Despite the corny picture, the second day of my workshop went really well. I actually enjoyed the role playing we did, which is surprising in some ways because really, it's role playing. Worse then just role playing, it's "fish bowl" which is role playing in front of the entire group and then getting feedback. I've never really been a huge fan of it, however it is a really good learning and teaching tool. ASIST gives a really great framework for suicide intervention with "handy dandy" steps and diagrams to follow which makes it a lot easier and a less daunting task then one might think.
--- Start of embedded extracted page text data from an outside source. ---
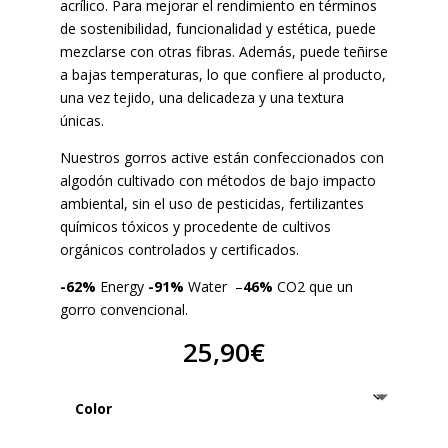
acrílico. Para mejorar el rendimiento en términos
de sostenibilidad, funcionalidad y estética, puede
mezclarse con otras fibras. Además, puede teñirse
a bajas temperaturas, lo que confiere al producto,
una vez tejido, una delicadeza y una textura
únicas.
Nuestros gorros active están confeccionados con
algodón cultivado con métodos de bajo impacto
ambiental, sin el uso de pesticidas, fertilizantes
químicos tóxicos y procedente de cultivos
orgánicos controlados y certificados.
-62%
Energy
-91%
Water –
46%
CO2 que un
gorro convencional.
25,90
€
Color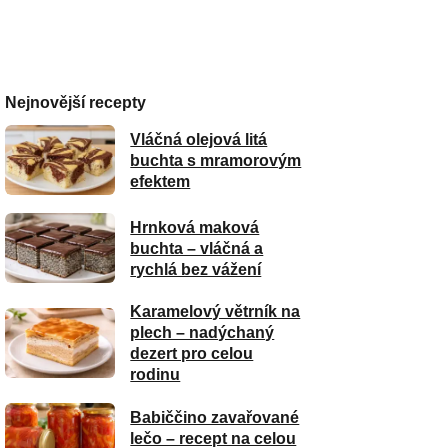
Nejnovější recepty
Vláčná olejová litá
buchta s mramorovým
efektem
Hrnková maková
buchta – vláčná a
rychlá bez vážení
Karamelový větrník na
plech – nadýchaný
dezert pro celou
rodinu
Babiččino zavařované
lečo – recept na celou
On the whole, it was a good workshop, and I would recommend it.

Thursday, May 8, 2008

all that emotional touchy feely stuff.


Today was the first day of my two day Applied Suicide Intervention Skills Training (ASIST) class. Basically, it's a $250 course so I can get the five letters that will let me get the job I eventually want (working in Mobile Crisis). I had a hard time sitting still long enough today. The course is 9-4 and even though there are lots of breaks, I found it hard. By the end I was swinging my legs and rocking back and forth. I did apologize to the facilitator because by the end I was feeling pretty rude. Bah. sitting.

Anyway, the course itself isn't as bad as I thought it would be, and I tried to go into it with an open mind. It's a little too personal for me though, and a friend of my father's is in it which is just really awkward. I don't quite feel like I can talk about my experiences or the experiences of my family as freely when he's in the room. But that's okay.

There really hasn't been a lot of new information, although I really like the way they write the model out. Tomorrow we get deeper into it as well, and so hopefully there will be some new content. It basically follows the six step crisis intervention model I use, with a couple variations which make it specific to suicide.

Something I really liked about the last suicide prevention workshop I did was their emphasis on how normal suicidal thoughts are, and how so many people have suicidal thoughts over the life time. This course really seems to focus on suicidal thoughts as a bad thing, when I do believe they can be a coping mechanism to get people through hard times. Sometimes knowing there's that way out is enough to keep someone going. Further, this course refuses to acknowledge the fact that there are some people who are going to die by suicide no matter what we do to intervene. And by we, I mean "systems" in general, not just "me" as a person. The other workshop was really good about that and I think it takes SO much of the pressure of the helper; whoever they may be.